Despite the pre-emptive monetary and fiscal steps having helped to some extent in containing them, the underlying inflationary pressures remain in the Indian economy, the Reserve Bank of India (RBI).
On 31 January the apex bank meets to for a quarterly review of the annual credit policy.
In its quarterly review of macroeconomic and monetary developments, RBI said that consumer price inflation remained at higher levels, largely reflecting the impact of food prices.
The bank's report said, "Pre-emptive monetary and fiscal measures along with the moderation in fuel prices could have helped to some extent in containing inflationary expectations, although underlying inflationary pressures remain."

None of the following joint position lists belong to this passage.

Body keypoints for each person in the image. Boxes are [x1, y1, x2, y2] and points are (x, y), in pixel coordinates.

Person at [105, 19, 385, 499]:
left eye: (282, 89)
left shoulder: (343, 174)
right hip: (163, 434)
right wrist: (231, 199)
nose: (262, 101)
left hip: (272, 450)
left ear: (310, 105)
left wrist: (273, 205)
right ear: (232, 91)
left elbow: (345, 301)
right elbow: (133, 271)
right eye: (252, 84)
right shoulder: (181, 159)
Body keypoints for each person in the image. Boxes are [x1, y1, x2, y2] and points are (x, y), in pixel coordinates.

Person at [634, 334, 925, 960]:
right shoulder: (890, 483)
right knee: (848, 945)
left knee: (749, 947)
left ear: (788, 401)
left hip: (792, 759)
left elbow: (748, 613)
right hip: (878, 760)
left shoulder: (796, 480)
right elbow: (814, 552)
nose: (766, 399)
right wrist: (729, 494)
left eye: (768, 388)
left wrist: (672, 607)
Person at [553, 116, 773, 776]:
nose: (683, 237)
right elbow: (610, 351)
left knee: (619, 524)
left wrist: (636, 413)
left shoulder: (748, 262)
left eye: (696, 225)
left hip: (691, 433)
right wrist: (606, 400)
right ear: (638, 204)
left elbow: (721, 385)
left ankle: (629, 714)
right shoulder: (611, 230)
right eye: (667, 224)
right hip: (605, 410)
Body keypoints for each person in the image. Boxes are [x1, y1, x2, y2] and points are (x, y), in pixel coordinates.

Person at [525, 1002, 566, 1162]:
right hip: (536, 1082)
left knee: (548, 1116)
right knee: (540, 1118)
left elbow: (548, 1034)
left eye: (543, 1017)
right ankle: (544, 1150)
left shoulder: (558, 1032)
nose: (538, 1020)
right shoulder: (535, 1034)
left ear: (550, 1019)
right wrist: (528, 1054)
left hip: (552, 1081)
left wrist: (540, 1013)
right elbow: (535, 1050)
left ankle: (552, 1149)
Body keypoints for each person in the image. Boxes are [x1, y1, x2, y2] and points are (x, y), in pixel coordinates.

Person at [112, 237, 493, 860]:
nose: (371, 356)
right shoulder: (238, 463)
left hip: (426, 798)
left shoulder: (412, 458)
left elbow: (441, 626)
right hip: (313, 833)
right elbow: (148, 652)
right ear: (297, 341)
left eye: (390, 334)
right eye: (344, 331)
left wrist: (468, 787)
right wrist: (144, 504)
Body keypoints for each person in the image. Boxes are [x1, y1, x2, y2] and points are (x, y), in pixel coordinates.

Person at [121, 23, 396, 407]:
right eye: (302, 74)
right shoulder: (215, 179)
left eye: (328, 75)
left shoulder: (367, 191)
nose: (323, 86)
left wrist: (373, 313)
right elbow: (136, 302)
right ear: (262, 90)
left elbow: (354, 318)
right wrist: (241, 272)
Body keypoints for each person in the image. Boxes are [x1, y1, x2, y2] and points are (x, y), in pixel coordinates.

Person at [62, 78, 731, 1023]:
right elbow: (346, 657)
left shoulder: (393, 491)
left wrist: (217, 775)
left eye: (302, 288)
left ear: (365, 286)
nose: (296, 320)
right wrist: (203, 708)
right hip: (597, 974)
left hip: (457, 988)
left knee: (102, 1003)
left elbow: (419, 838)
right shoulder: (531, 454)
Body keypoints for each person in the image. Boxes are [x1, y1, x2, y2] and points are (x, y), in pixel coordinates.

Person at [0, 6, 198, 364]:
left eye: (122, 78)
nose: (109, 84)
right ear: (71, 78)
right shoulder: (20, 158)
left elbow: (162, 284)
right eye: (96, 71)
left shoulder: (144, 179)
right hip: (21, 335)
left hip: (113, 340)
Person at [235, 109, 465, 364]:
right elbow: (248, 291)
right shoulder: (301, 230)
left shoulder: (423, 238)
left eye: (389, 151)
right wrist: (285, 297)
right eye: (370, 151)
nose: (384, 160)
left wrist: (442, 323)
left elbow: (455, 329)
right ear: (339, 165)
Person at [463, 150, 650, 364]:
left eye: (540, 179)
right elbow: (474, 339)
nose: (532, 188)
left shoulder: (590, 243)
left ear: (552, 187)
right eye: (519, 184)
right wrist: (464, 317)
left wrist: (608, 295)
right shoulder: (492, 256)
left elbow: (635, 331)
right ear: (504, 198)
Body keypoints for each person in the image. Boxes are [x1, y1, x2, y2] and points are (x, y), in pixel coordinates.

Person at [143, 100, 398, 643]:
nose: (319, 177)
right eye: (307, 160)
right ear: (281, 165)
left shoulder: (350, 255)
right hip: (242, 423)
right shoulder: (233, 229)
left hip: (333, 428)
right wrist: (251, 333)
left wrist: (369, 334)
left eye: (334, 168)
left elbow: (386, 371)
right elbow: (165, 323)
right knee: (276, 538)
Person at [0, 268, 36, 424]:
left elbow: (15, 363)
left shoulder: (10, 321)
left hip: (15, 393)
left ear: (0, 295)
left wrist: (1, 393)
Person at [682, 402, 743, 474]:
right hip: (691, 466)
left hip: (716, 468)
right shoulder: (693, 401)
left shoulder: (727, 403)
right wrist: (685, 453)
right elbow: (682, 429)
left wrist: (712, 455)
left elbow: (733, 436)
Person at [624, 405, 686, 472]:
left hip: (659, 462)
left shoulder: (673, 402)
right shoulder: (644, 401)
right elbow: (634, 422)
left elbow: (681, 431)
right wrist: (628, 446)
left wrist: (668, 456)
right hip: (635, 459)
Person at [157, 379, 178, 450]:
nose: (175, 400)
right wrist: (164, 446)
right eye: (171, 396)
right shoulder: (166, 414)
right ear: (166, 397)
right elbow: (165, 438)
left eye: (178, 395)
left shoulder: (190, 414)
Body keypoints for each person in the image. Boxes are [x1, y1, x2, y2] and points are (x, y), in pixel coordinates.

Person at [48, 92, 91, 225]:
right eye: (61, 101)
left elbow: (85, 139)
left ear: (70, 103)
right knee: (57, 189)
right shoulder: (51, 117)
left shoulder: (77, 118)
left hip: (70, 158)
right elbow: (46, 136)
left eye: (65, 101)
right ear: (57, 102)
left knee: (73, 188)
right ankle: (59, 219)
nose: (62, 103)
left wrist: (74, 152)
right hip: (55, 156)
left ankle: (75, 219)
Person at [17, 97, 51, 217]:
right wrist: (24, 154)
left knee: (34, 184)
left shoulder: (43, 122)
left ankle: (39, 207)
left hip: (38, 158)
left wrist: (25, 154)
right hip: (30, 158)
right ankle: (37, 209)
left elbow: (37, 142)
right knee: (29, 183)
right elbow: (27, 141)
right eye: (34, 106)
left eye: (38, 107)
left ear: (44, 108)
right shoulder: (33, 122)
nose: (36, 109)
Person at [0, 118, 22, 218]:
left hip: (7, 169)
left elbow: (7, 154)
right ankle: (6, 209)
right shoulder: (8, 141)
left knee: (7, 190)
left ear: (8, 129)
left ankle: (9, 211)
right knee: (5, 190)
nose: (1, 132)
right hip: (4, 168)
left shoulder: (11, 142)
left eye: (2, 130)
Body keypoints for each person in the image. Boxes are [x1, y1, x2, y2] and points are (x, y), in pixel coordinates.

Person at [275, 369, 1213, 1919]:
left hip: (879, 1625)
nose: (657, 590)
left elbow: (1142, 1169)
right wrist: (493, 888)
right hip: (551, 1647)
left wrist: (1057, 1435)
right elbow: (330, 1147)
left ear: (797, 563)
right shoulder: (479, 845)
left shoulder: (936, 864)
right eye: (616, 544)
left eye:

The report also said that economic growth was likely to remain robust during the last quarter of FY2006-07, after having grown at an annual 9.1 per cent. In the last three year's the economy has grown at an average of 8 per cent.
In the week ended 6 January, inflation (wholesale price index) was at a two-year high 6.12 per cent, which declined to 5.95 per cent the following week. RBI estimate of the inflation march at the end of March is 5.0-5.50 per cent.
The consumer price index (CPI) has risen faster than the WPI since November 2005, reflecting a demand-supply mismatch in food articles, and their higher weighting in the CPI.
The central bank said the rapid pace of expansion in the economy had added to inflation pressures, implying that consumers had more purchasing power to spend on food items but, without a matching growth in the production of food articles.
The RBI report says that the annual rise in the CPI for industrial workers was 6.3 per cent in November, while the annual CPI rise in December was 6.9 per cent for urban non-manual employees, 8.9 per cent for agricultural labourers and 8.3 per cent for rural labourers.
The annual growth in bank credit currently is about 30 per cent and money supply is rising at an annual 20 per cent, above RBI's target of 15 per cent.
The review said the combined deficit of state government and the centre was expected to decline by between 0.7 per cent and 0.9 per cent of GDP in 2006-07 with the increase in tax revenues and targeted development spending.